The truth is, bats rarely get entangled in people’s hair. Despite old beliefs, bats are not sinister and they do not collect hair to submit to witches. Bats also do not suck human blood. Yes, there are vampire bats but they mostly feed on castles and do “suck” the way they have been portrayed in movies. They feed just like mosquitoes feed on humans.
That said, it’s important to know that while it is possible for bats to fly into humans every now and then, they are not aiming for humans. Although there is a popular saying “as blind as a bat”, bats are in actuality not blind. They just do not like bright places. In addition to their great eyesight, bats have impeccable echolocation abilities that help them prevent running into solid structures when they are flying.
Standing outside in the evening and you notice a bat flying directly at you, you duck at the last moment, narrowly missing each other, and you think that the bat is deliberately trying to run into you. This is not the case however. Here are a few reasons why a bat may fly into you:
They’re looking for food
As mentioned above, bats have great eyesight and they can see tiny insects flying around even in total darkness. If you have insects hovering around you, a bat may fly your way in an attempt to eat it. It mostly thinks you are a stationary object and makes its way toward you in an attempt to eat the insects. So next time a bat flies straight at you, keep in mind that it’s not aiming for you or your hair.
It’s too bright
Bats do not like light. Either natural or artificial ones. If you are standing in a well-lit area, chances are that the bat did not see you. This can cause it to run into you.
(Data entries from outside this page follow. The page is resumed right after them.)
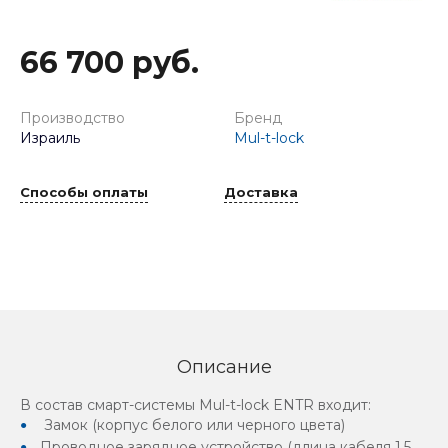
66 700 руб.
Производство
Бренд
Израиль
Mul-t-lock
Способы оплаты
Доставка
Описание
В состав смарт-системы Mul-t-lock ENTR входит:
Замок (корпус белого или черного цвета)
Проводное зарядное устройство (длина кабеля 1,5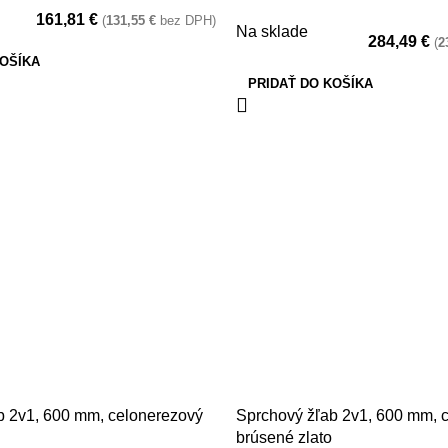
161,81
€
(
131,55
€
bez DPH)
Na sklade
284,49
€
(
2
KOŠÍKA
PRIDAŤ DO KOŠÍKA
b 2v1, 600 mm, celonerezový
Sprchový žľab 2v1, 600 mm, 
brúsené zlato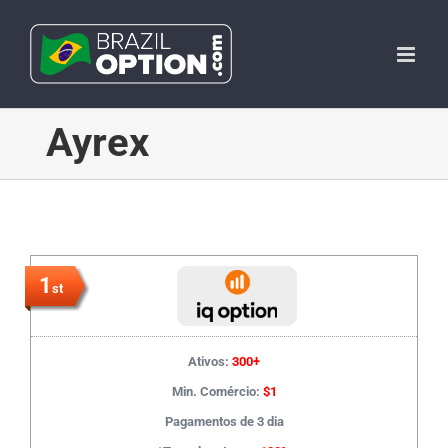
Skip
to
content
Ayrex
1
st
Ativos:
300+
Min. Comércio:
$1
Pagamentos de 3 dia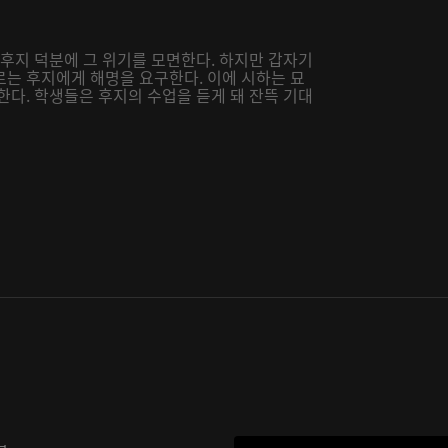
 후지 덕분에 그 위기를 모면한다. 하지만 갑자기
로는 후지에게 해명을 요구한다. 이에 시하는 묘
한다. 학생들은 후지의 수업을 듣게 돼 잔뜩 기대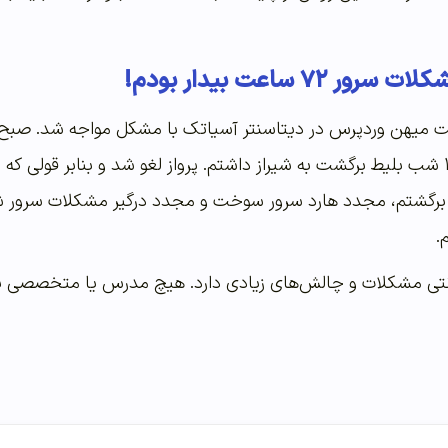
۷۲ ساعت بیدار بودم!
۱ سرور سایت میهن وردپرس در دیتاسنتر آسیاتک با مشکل مواجه شد.
را برطرف کردم و ساعت ۱۱ شب بلیط برگشت به شیراز داشتم. پرواز لغو شد و بناب
.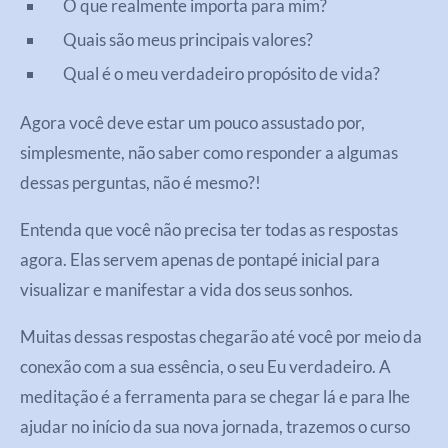
O que realmente importa para mim?
Quais são meus principais valores?
Qual é o meu verdadeiro propósito de vida?
Agora você deve estar um pouco assustado por,
simplesmente, não saber como responder a algumas
dessas perguntas, não é mesmo?!
Entenda que você não precisa ter todas as respostas
agora. Elas servem apenas de pontapé inicial para
visualizar e manifestar a vida dos seus sonhos.
Muitas dessas respostas chegarão até você por meio da
conexão com a sua essência, o seu Eu verdadeiro. A
meditação é a ferramenta para se chegar lá e para lhe
ajudar no início da sua nova jornada, trazemos o curso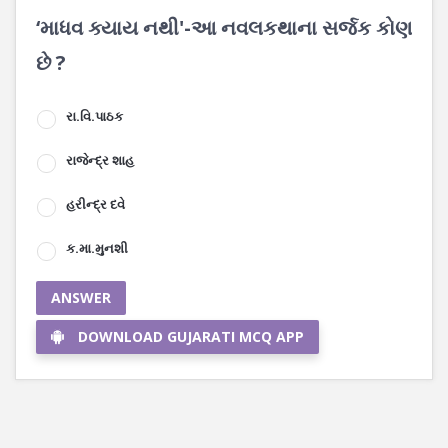
‘માધવ ક્યાય નથી'-આ નવલકથાના સર્જક કોણ
છે ?
રા.વિ.પાઠક
રાજેન્દ્ર શાહ
હરીન્દ્ર દવે
ક.મા.મુનશી
ANSWER
DOWNLOAD GUJARATI MCQ APP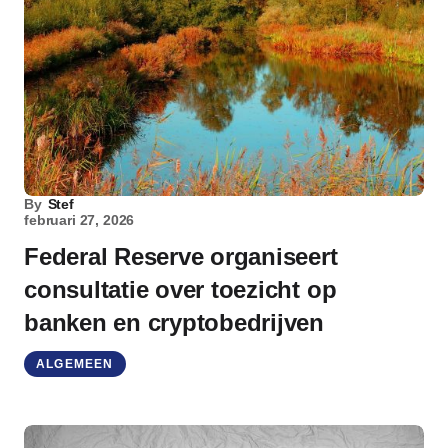
By
Stef
februari 27, 2026
Federal Reserve organiseert
consultatie over toezicht op
banken en cryptobedrijven
ALGEMEEN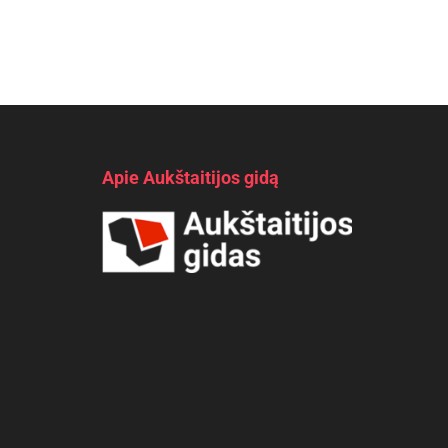
Apie Aukštaitijos gidą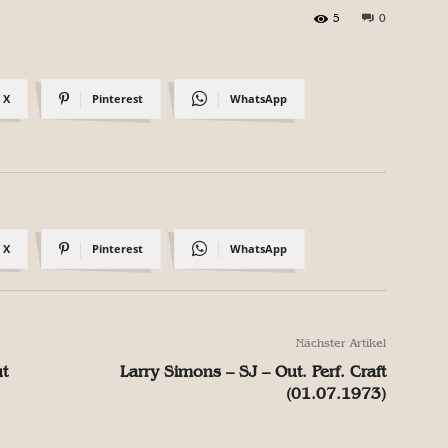
5
0
X
Pinterest
WhatsApp
X
Pinterest
WhatsApp
Nächster Artikel
ut
Larry Simons – SJ – Out. Perf. Craft
(01.07.1973)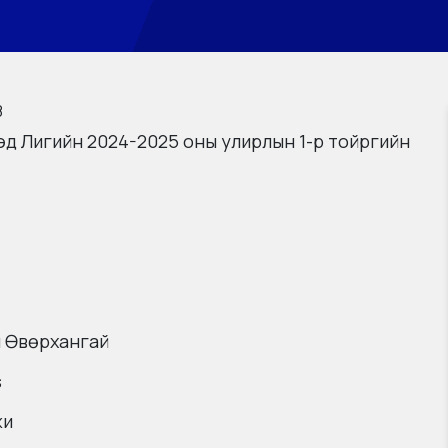
8
д Лигийн 2024-2025 оны улирлын 1-р тойргийн
 Өвөрхангай
s
жи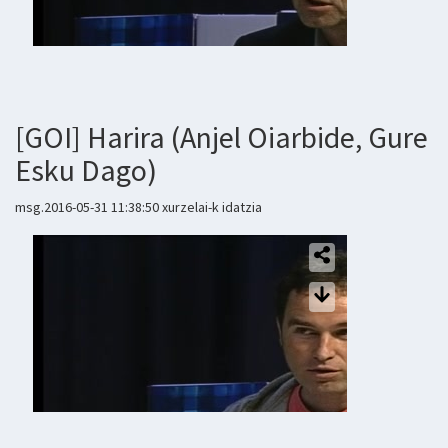
[GOI] Harira (Anjel Oiarbide, Gure
Esku Dago)
msg.2016-05-31 11:38:50 xurzelai-k idatzia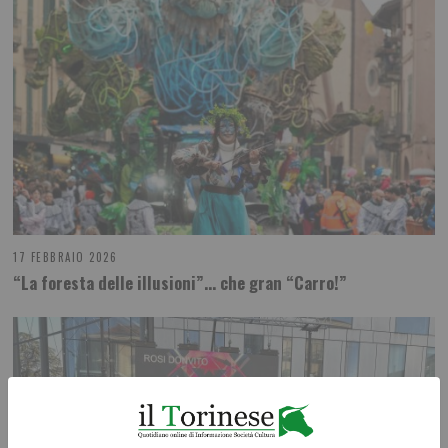
17 FEBBRAIO 2026
“La foresta delle illusioni”… che gran “Carro!”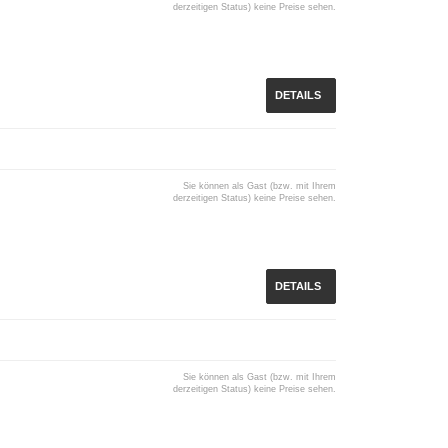
derzeitigen Status) keine Preise sehen.
DETAILS
Sie können als Gast (bzw. mit Ihrem
derzeitigen Status) keine Preise sehen.
DETAILS
Sie können als Gast (bzw. mit Ihrem
derzeitigen Status) keine Preise sehen.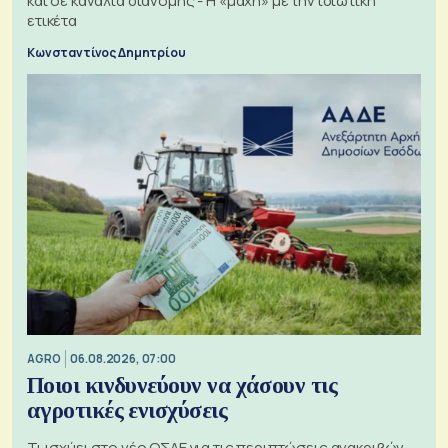
και σε κανάλια διανομής - Η «μάχη» με την ιδιωτική
ετικέτα
Κωνσταντίνος Δημητρίου
AGRO
06.08.2026, 07:00
Ποιοι κινδυνεύουν να χάσουν τις
αγροτικές ενισχύσεις
Τι ισχύει στο νέο ΟΣΔΕ για τις περιπτώσεις ανακριβών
It’s searching for an exit
A bat may fly close to you if it is looking for a way out. This will happen if you are blocking its way and it cannot find any other way out. A popular myth that a bat flying into your hair will give you rabies is also false. Bats that have been infected by rabies are often weak, disoriented, and unable to fly. Therefore, contracting rabies from a flying bat is highly unlikely.
It should be noted however, that if you do encounter a bat, as a precaution, you should visit a doctor and explain the encounter. This is because, although the chances of contracting rabies are next to none, bats can still transmit other diseases.